# GIVEN TASK
Put the lines from the one containing "order: Agaricales" through the end of the rows into a Markdown table with two columns, No. and Line, numbering each line in order and leaving out any blank lines.
──────── INPUT RECORDS
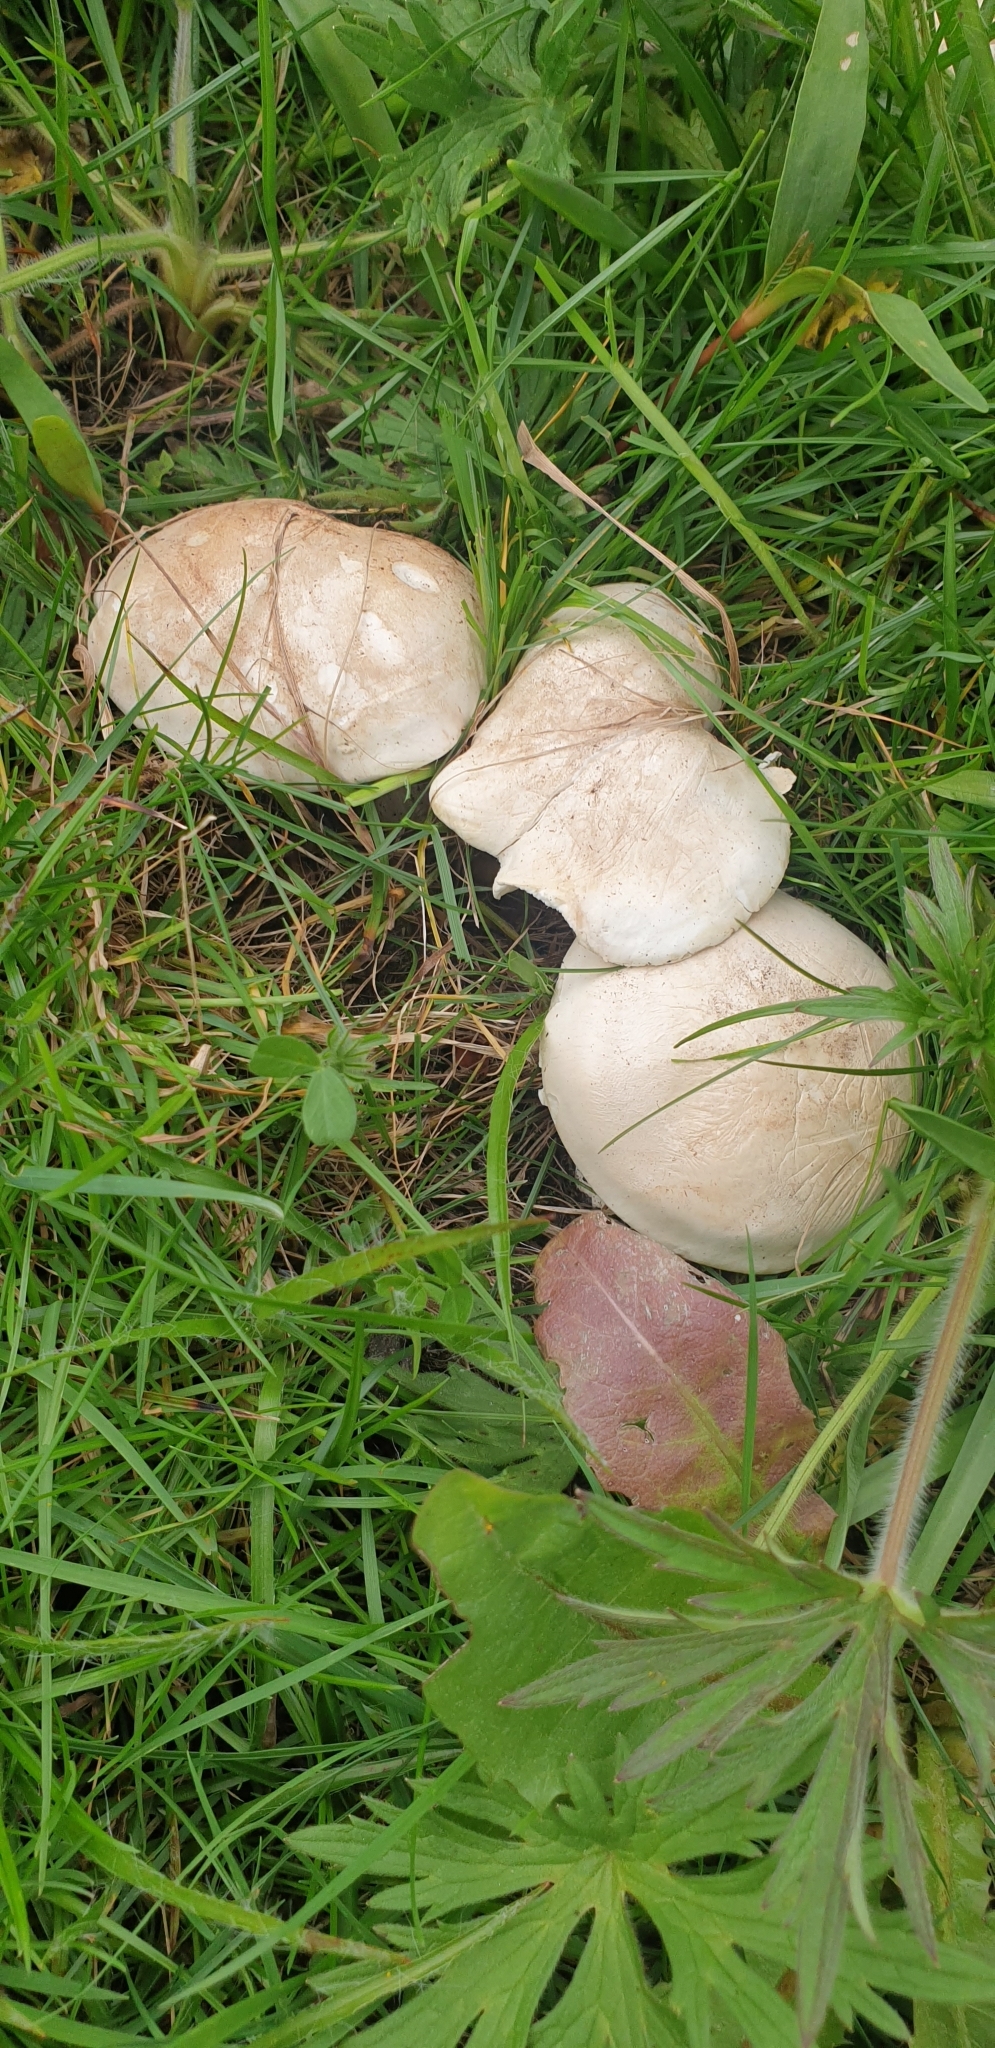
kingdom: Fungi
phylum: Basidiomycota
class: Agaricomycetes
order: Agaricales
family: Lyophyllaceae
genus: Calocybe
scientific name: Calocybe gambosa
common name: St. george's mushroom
────────────────
# THE RESPONSE
| No. | Line |
|---|---|
| 1 | order: Agaricales |
| 2 | family: Lyophyllaceae |
| 3 | genus: Calocybe |
| 4 | scientific name: Calocybe gambosa |
| 5 | common name: St. george's mushroom |